§ Metin alıntısı
* Fotoğraf: AA
Türk Mühendis ve Mimar Odaları Birliği (TMMOB) Yönetim Kurulu Başkanı Emin Koramaz, Sakarya Hendek'te bulunan havai fişek fabrikasında yaşanan ve 7 işçinin hayatını kaybettiği patlamaya ilişkin açıklama yaptı.
Yürürlükteki düzenlemelerin işçiye, iş güvenliği uzmanına, işyeri hekimine, ülkeye, işyerlerine bir yararı olmadığını belirten Koramaz, işçilerin, sendikaların, meslek örgütlerinin, TMMOB’nin ve Türk Tabipleri Birliği’nin de (TTB) katılımı sağlanarak çalışma yaşamına ilişkin tüm düzenlemelerin “insana yaraşır şekilde” yeniden düzenlenmesi gerektiğini söyledi.

§ Çıkarılan kayıtlar
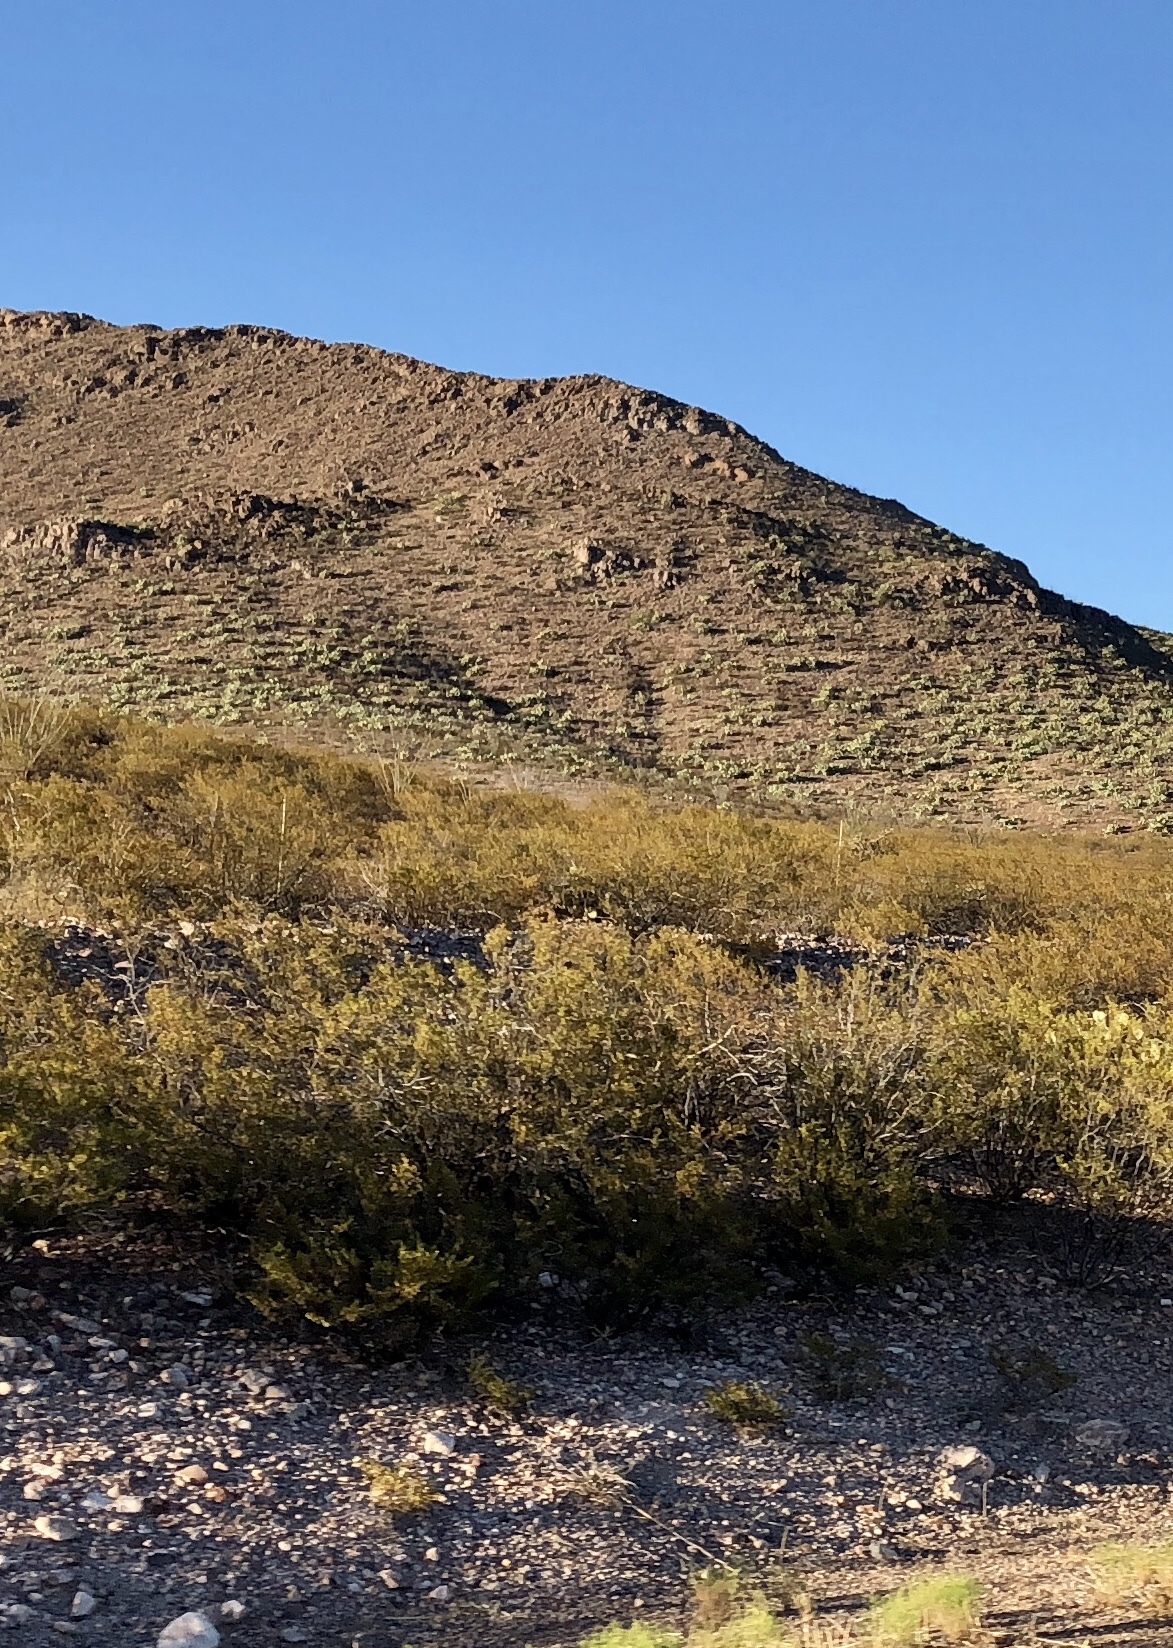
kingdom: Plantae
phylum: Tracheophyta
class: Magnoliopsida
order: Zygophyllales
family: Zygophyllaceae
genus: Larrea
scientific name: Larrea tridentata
...
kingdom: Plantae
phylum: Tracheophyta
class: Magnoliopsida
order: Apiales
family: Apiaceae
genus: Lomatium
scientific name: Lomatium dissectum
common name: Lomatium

§ İstek
Lütfen Hendek'teki havai fişek fabrikası patlamasıyla ilgili metnin devamını yazın. Kayıtlara ihtiyaç yoktur.

§ Beklenen yanıt
TIKLAYIN - Kardeş Tepeçınar: Olan bizim canımıza, kardeşimize oldu
Koramaz, aynı fabrikada 2009’dan bu yana gerçekleşen beşinci patlama sonrasında, işletmesini “Avrupa’nın en güvenli havai fişek fabrikası” olarak tanımlayan fabrika sahibi Yaşar Coşkun’un ifadeye dahi çağrılmadığını hatırlattı.
“Fabrikanın sorumlu müdürü, 2 ustabaşı ile bir süre önce işyerindeki iş güvenliği uzmanlığı görevinden istifa etmiş olup, işyerinden ayrılmak için ihbar süresinin dolmasını bekleyen iş güvenliği uzmanı ise tutuklandı” dedi.
“İşçi ölümleri artıyor”
Koramaz’ın açıklamaları şöyle:
“Ülkemizde çalışma yaşamı özellikle, 4857 sayılı İş Kanunu, 6331 sayılı İş Sağlığı Güvenliği Kanunu, 6356 sayılı Sendikalar ve Toplu İş Sözleşmesi Kanunu ve 5510 sayılı Sosyal Sigortalar ve Genel Sağlık Sigortası Kanunu ile düzenlenmiştir.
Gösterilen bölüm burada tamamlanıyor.